═════ MATERIAL TO PROCESS ═════

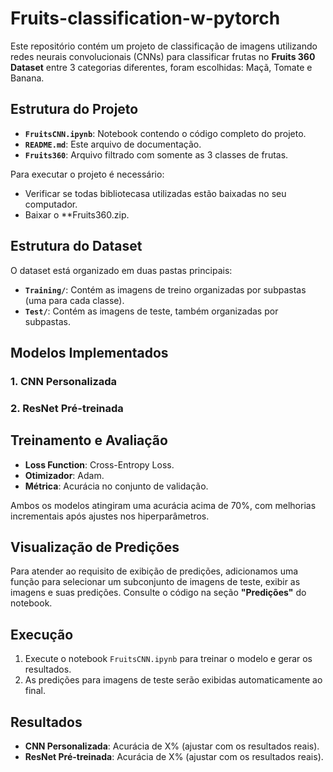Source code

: # Fruits-classification-w-pytorch

Este repositório contém um projeto de classificação de imagens utilizando redes neurais convolucionais (CNNs) para classificar frutas no **Fruits 360 Dataset** entre 3 categorias diferentes, foram escolhidas: Maçã, Tomate e Banana.

## Estrutura do Projeto

- **`FruitsCNN.ipynb`**: Notebook contendo o código completo do projeto.
- **`README.md`**: Este arquivo de documentação.
- **`Fruits360`**: Arquivo filtrado com somente as 3 classes de frutas.

Para executar o projeto é necessário: 

- Verificar se todas bibliotecasa utilizadas estão baixadas no seu computador.  
- Baixar o **Fruits360.zip.

## Estrutura do Dataset
O dataset está organizado em duas pastas principais:
- **`Training/`**: Contém as imagens de treino organizadas por subpastas (uma para cada classe).
- **`Test/`**: Contém as imagens de teste, também organizadas por subpastas.

## Modelos Implementados

### 1. CNN Personalizada
### 2. ResNet Pré-treinada

## Treinamento e Avaliação

- **Loss Function**: Cross-Entropy Loss.
- **Otimizador**: Adam.
- **Métrica**: Acurácia no conjunto de validação.

Ambos os modelos atingiram uma acurácia acima de 70%, com melhorias incrementais após ajustes nos hiperparâmetros.

## Visualização de Predições
Para atender ao requisito de exibição de predições, adicionamos uma função para selecionar um subconjunto de imagens de teste, exibir as imagens e suas predições. Consulte o código na seção **"Predições"** do notebook.

## Execução

1. Execute o notebook `FruitsCNN.ipynb` para treinar o modelo e gerar os resultados.
2. As predições para imagens de teste serão exibidas automaticamente ao final.

## Resultados
- **CNN Personalizada**: Acurácia de X% (ajustar com os resultados reais).
- **ResNet Pré-treinada**: Acurácia de X% (ajustar com os resultados reais).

═════

WHAT THIS TASK INVOLVES: Reproduce the records verbatim, starting at the line that contains "## Estrutura do Projeto" and continuing through the last line of the records, both ends included.

OUTPUT FOR THIS EXERCISE:
## Estrutura do Projeto

- **`FruitsCNN.ipynb`**: Notebook contendo o código completo do projeto.
- **`README.md`**: Este arquivo de documentação.
- **`Fruits360`**: Arquivo filtrado com somente as 3 classes de frutas.

Para executar o projeto é necessário: 

- Verificar se todas bibliotecasa utilizadas estão baixadas no seu computador.  
- Baixar o **Fruits360.zip.

## Estrutura do Dataset
O dataset está organizado em duas pastas principais:
- **`Training/`**: Contém as imagens de treino organizadas por subpastas (uma para cada classe).
- **`Test/`**: Contém as imagens de teste, também organizadas por subpastas.

## Modelos Implementados

### 1. CNN Personalizada
### 2. ResNet Pré-treinada

## Treinamento e Avaliação

- **Loss Function**: Cross-Entropy Loss.
- **Otimizador**: Adam.
- **Métrica**: Acurácia no conjunto de validação.

Ambos os modelos atingiram uma acurácia acima de 70%, com melhorias incrementais após ajustes nos hiperparâmetros.

## Visualização de Predições
Para atender ao requisito de exibição de predições, adicionamos uma função para selecionar um subconjunto de imagens de teste, exibir as imagens e suas predições. Consulte o código na seção **"Predições"** do notebook.

## Execução

1. Execute o notebook `FruitsCNN.ipynb` para treinar o modelo e gerar os resultados.
2. As predições para imagens de teste serão exibidas automaticamente ao final.

## Resultados
- **CNN Personalizada**: Acurácia de X% (ajustar com os resultados reais).
- **ResNet Pré-treinada**: Acurácia de X% (ajustar com os resultados reais).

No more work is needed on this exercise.